Written task A
Answer these questions about the Analytica 4.2.3 release notes:
(i) Do you need a new license or activation key to install 4.2.3 if a previous 4.2 release is already installed?
(ii) Which preference setting should you check after installing?
(iii) What should you do with the activation key field when running the installer if you've already activated a 4.2 license?

Passage
*****

Analytica 4.2 beta Release Notes/Changes in 4.2.3


Patch Release 4.2.3

This page describes some speed improvements, fixes to major bugs, and a few enhancements in patch release 4.2.3 since the previous 4.2.2 patch.

You don't need a new license or activation key to install 4.2.3 if you already have a previous release of 4.2 installed.

We encourage you to install this patch to upgrade from 4.2.2 to 4.2.3. It should take only a minute or two. It has no features that might "break" existing models, and fixes some important bugs. The small enhancements described below should be icing on the cake.

Known Problems with this Patch

  • On a small percentage of computers, maximized diagram windows go blank (don't repaint) after performing a variety of operations. So far this has been observed only on 2 cases we've heard about. It does not occur on those as long as you don't display your windows in maximized mode. It might depend on where your application window is located on the screen, so that if you move your app to the top-left it goes away. We're not yet positive that the issue is new to 4.2.3 -- it is starting to look like it may have always been present in earlier releases but just reported immediately following the release. We are working hard to reproduce it in-house.
  • After you install, please check the Edit→Maintain Recovery Info preference setting and ensure that it is checked. There is a possibility that this might get turned off when upgrading.

Download

The patch can be downloaded from:

If you've previously activated a 4.2 license, just leave the activation key blank when running the installer. The previous activation will still be valid.

If all required information is available to the installer, you will be provided with an express install option.

Analytica Wiki integration

More and more the Analytica Wiki is becoming the primary reference for Analytica modelers. As we progress, Analytica is becoming more and more integrated with this Wiki, and this patch release includes several steps in that direction.

*****

Provided records
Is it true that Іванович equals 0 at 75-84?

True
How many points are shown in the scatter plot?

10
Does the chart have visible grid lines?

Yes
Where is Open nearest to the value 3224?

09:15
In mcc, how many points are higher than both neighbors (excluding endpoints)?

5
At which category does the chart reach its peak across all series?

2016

*****

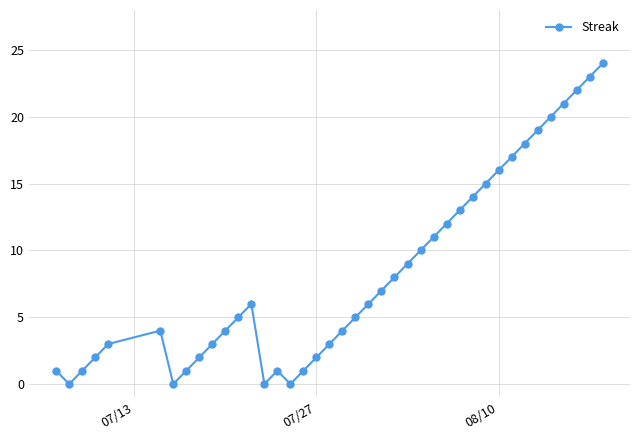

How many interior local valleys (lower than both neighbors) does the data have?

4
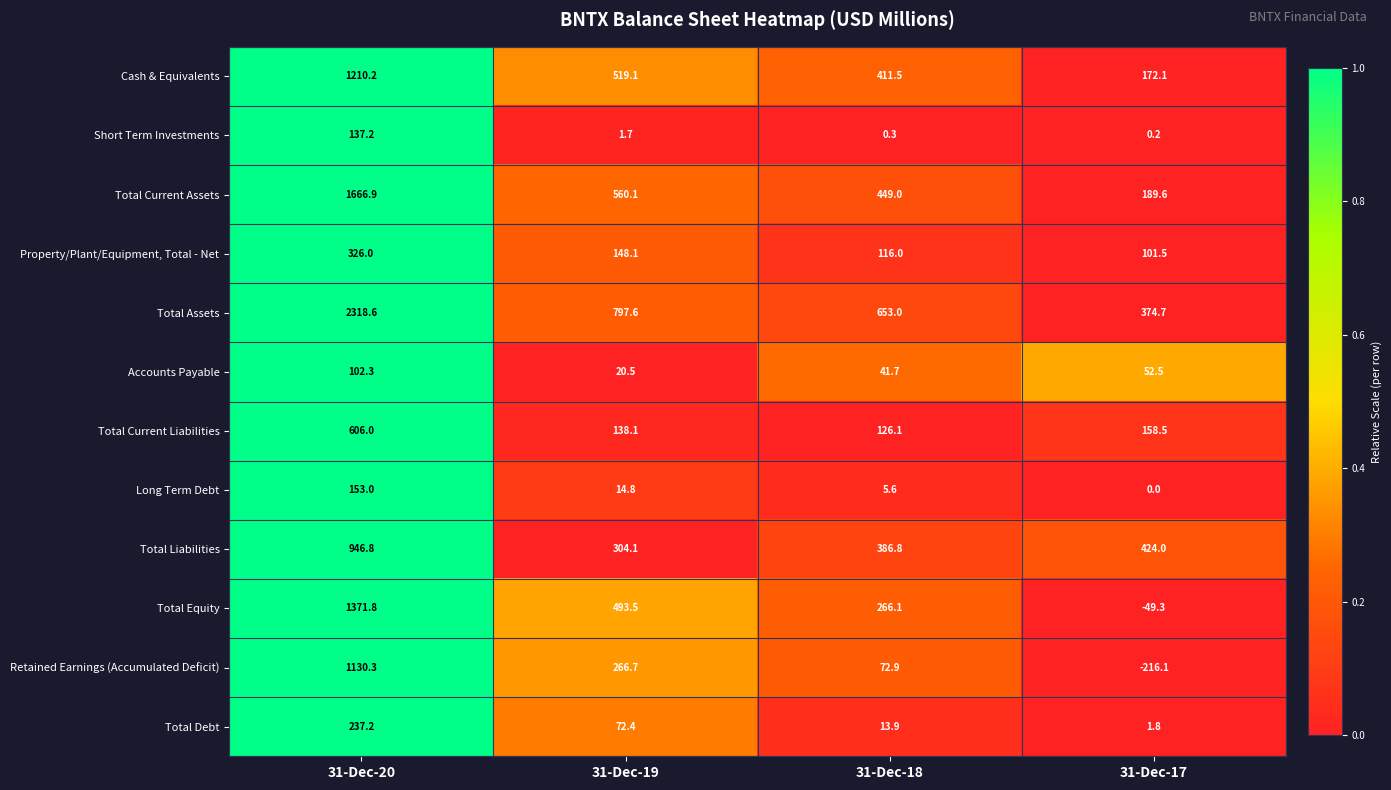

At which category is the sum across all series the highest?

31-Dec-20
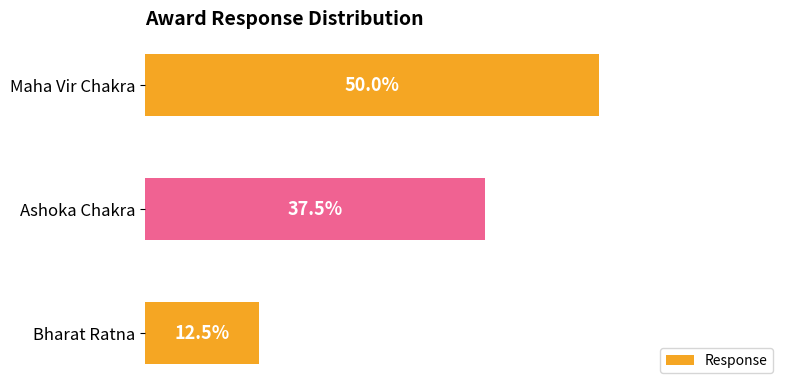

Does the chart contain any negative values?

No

*****

Written task B
Write out the lines of the entries from the line with "Is it true that Іванович equals 0 at 75-84?" to the line with "At which category does", both included, with no changes.

Expected answer A
(i) No.
(ii) Edit→Maintain Recovery Info; make sure it is checked.
(iii) Leave it blank.

Expected answer B
Is it true that Іванович equals 0 at 75-84?

True
How many points are shown in the scatter plot?

10
Does the chart have visible grid lines?

Yes
Where is Open nearest to the value 3224?

09:15
In mcc, how many points are higher than both neighbors (excluding endpoints)?

5
At which category does the chart reach its peak across all series?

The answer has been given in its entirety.